▸ Exercise requirements
In the Huáscar text below, list every part of the ship for which an armour thickness is given.

▸ Text shown
== Segment start ==
General characteristics
- Type: Ironclad turret ship
- Displacement: 1,870 long tons (1,900 t)
- Length: 66.9 m (219 ft 6 in)
- Beam: 10.9 m (35 ft 9 in)
- Draught: 5.7 m (18 ft 8 in)
- Installed power: 1,650 ihp (1,230 kW); 4 × boilers;
- Propulsion: 1 × screw; 1 × Horizontal-return connecting rod-steam engine
- Sail plan: Brig-rigged
- Speed: 12 knots (22 km/h; 14 mph)
- Complement: 170
- Armament: 2 × 10-inch (254 mm), 300 lb (136 kg) Armstrong guns in a single Coles turret; 2 × 4.7-inch (120 mm), 40 lb (18 kg) Armstrong guns; 1 × 12-pounder guns; 1 × .44 cal Gatling gun; Armoured ram bow;
- Armour: Belt: 2.5–4.5 in (64–114 mm); Gun turrets: 5.5–7.5 in (140–191 mm); Conning tower: 3 in (76 mm); Deck: 2 in (51 mm);

= Huáscar (ironclad) =

19th-century small armoured turret ship

Huáscar is an ironclad turret ship owned by the Chilean Navy built in 1865 for the Peruvian government. It is named after the 16th-century Inca emperor, Huáscar. She was the flagship of the Peruvian Navy and participated in the Battle of Pacocha and the War of the Pacific of 1879–1883. At the Battle of Angamos, Huáscar, captained by renowned Peruvian naval officer Miguel Grau Seminario, was captured by the Chilean fleet and commissioned into the Chilean Navy.
== Segment end ==
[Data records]
== Segment start ==
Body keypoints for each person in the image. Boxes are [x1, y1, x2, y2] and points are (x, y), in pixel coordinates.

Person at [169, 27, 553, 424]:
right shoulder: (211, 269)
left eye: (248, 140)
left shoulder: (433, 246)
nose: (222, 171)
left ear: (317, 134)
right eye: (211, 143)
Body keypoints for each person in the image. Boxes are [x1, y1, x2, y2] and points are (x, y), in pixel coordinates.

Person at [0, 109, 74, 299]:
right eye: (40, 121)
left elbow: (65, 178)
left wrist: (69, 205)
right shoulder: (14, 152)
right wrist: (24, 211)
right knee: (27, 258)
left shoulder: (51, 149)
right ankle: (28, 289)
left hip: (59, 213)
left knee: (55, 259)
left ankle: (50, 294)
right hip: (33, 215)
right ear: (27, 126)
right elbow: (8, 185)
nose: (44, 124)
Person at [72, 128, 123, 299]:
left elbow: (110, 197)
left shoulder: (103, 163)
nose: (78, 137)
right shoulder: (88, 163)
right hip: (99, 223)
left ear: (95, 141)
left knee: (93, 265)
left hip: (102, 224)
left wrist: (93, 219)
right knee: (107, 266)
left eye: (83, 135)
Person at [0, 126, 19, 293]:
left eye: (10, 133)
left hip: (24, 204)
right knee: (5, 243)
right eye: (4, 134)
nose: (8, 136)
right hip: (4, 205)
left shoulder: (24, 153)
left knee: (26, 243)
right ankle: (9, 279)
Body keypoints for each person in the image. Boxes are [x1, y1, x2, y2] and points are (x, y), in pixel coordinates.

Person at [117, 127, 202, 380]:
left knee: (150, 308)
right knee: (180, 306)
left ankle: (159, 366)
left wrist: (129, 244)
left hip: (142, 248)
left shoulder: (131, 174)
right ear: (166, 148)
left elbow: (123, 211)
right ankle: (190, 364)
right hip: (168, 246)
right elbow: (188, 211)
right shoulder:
== Segment end ==
== Segment start ==
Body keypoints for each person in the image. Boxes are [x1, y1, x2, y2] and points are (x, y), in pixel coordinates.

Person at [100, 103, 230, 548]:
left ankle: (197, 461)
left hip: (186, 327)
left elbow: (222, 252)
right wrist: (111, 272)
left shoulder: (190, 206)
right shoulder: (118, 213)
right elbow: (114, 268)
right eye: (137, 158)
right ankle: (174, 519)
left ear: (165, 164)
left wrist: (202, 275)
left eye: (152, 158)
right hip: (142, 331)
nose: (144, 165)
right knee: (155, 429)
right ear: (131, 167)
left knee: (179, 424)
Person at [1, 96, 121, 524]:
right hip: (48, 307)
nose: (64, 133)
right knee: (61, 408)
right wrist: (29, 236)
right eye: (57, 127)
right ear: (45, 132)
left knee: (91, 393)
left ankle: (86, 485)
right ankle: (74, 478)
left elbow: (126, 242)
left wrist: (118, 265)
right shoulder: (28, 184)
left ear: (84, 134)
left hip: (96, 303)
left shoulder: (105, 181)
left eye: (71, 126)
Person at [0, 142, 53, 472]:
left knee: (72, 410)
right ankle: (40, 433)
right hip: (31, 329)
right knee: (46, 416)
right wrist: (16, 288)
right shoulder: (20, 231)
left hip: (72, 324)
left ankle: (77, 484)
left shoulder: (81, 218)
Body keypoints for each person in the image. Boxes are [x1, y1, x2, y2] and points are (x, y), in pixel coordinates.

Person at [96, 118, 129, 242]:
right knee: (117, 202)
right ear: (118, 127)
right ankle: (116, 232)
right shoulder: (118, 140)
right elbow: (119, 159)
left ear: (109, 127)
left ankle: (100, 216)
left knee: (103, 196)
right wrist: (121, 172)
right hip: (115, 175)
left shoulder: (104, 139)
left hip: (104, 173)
== Segment end ==
== Segment start ==
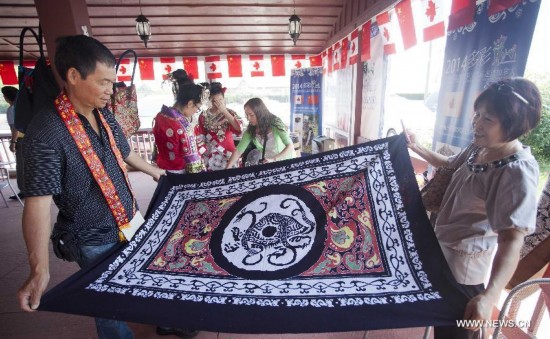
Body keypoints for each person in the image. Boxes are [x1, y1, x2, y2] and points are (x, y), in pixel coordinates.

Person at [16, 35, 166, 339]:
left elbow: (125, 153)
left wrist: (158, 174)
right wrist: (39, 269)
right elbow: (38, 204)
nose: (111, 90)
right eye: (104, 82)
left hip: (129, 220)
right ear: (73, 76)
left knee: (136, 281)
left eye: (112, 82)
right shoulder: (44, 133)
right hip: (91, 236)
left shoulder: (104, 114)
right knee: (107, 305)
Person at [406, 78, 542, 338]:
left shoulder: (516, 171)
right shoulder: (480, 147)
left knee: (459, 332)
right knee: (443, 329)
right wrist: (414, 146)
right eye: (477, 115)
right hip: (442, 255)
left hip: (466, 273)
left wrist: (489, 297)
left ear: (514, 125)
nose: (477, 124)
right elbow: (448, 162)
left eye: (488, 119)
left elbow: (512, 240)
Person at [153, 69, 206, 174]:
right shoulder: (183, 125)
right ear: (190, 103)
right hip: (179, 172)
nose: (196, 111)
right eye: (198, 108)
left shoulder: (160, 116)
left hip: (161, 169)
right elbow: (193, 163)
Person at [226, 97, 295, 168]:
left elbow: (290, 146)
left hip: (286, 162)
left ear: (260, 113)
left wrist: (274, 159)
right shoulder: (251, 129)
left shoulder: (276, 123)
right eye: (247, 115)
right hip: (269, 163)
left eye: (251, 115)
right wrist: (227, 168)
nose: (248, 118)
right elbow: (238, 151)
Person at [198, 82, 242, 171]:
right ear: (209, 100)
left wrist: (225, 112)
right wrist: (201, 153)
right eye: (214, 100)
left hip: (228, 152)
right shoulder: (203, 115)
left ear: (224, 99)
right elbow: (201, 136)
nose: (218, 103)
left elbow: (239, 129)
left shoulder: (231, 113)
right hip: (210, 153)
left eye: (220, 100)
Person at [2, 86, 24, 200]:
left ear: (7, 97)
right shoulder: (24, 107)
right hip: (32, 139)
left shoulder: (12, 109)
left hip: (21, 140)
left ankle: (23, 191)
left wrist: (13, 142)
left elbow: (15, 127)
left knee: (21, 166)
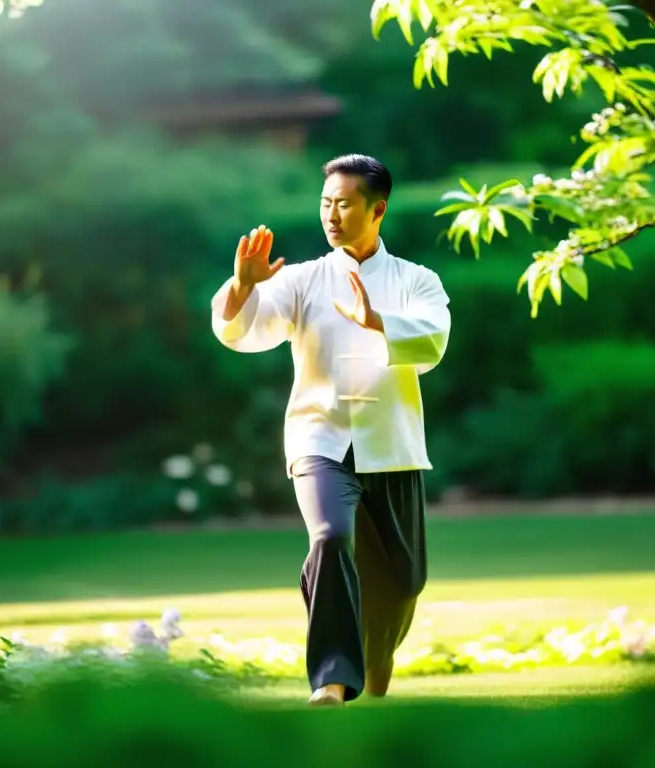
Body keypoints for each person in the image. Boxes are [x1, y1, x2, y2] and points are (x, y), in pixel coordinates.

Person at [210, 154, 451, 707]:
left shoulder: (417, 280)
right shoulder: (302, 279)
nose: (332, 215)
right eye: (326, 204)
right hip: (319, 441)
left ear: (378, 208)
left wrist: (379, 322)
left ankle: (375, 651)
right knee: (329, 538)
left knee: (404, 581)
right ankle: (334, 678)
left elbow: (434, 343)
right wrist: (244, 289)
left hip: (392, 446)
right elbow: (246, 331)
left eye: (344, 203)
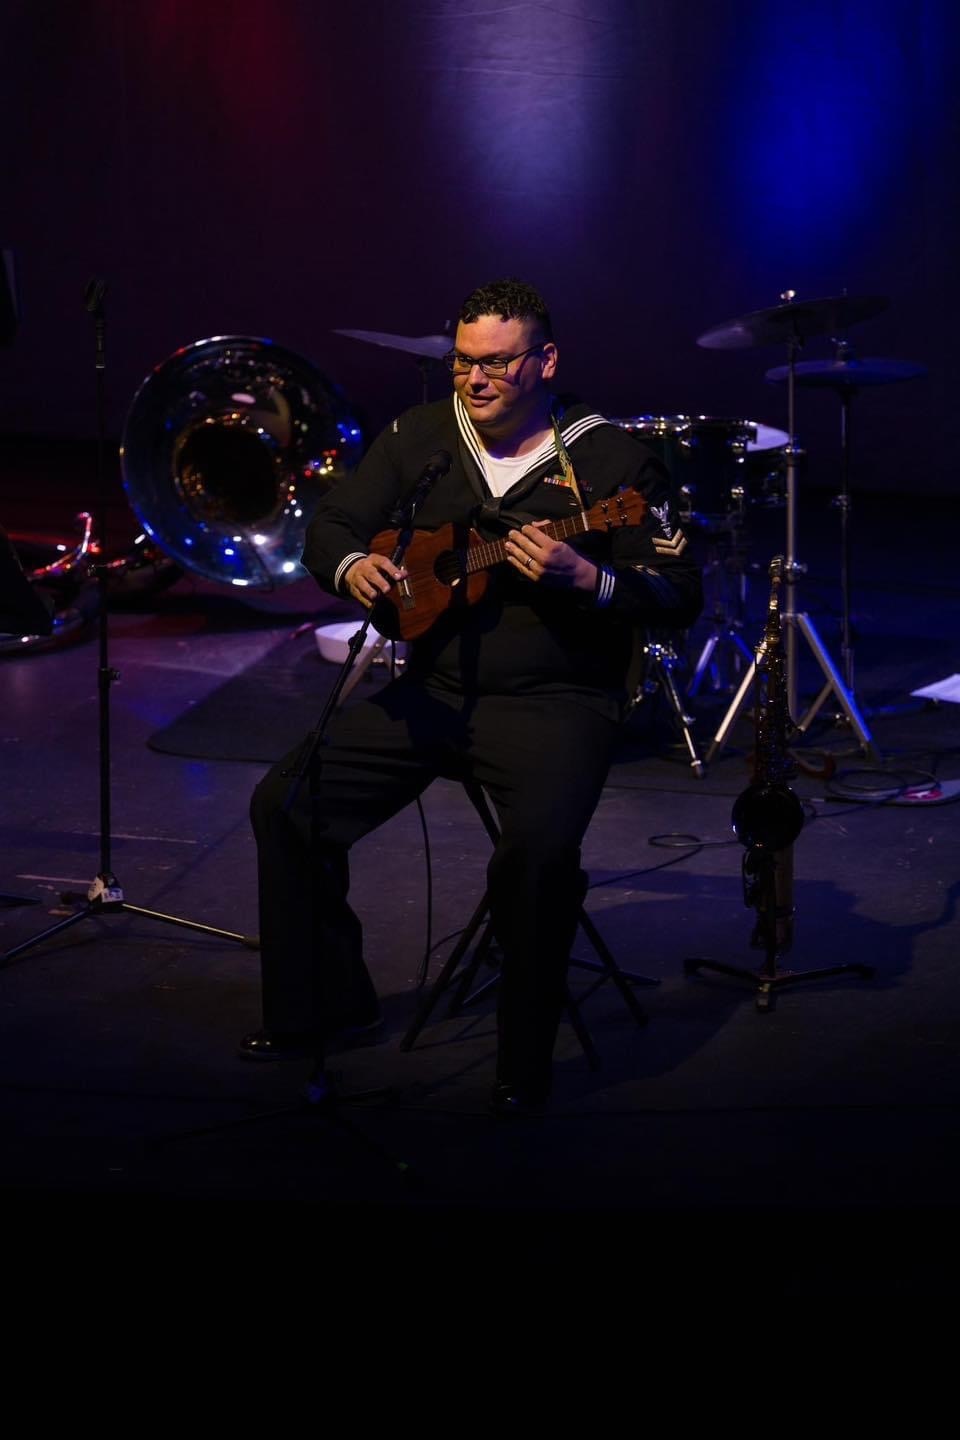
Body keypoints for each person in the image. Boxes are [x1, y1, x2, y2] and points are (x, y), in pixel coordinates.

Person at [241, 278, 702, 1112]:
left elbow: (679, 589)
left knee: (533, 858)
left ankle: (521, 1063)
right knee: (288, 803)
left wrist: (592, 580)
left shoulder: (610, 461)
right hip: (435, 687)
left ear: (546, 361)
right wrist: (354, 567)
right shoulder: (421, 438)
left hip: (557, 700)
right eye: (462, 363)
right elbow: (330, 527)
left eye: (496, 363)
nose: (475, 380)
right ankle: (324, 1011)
== Segment end ==
▸ Task solution
Belt, gun turrets, conning tower, deck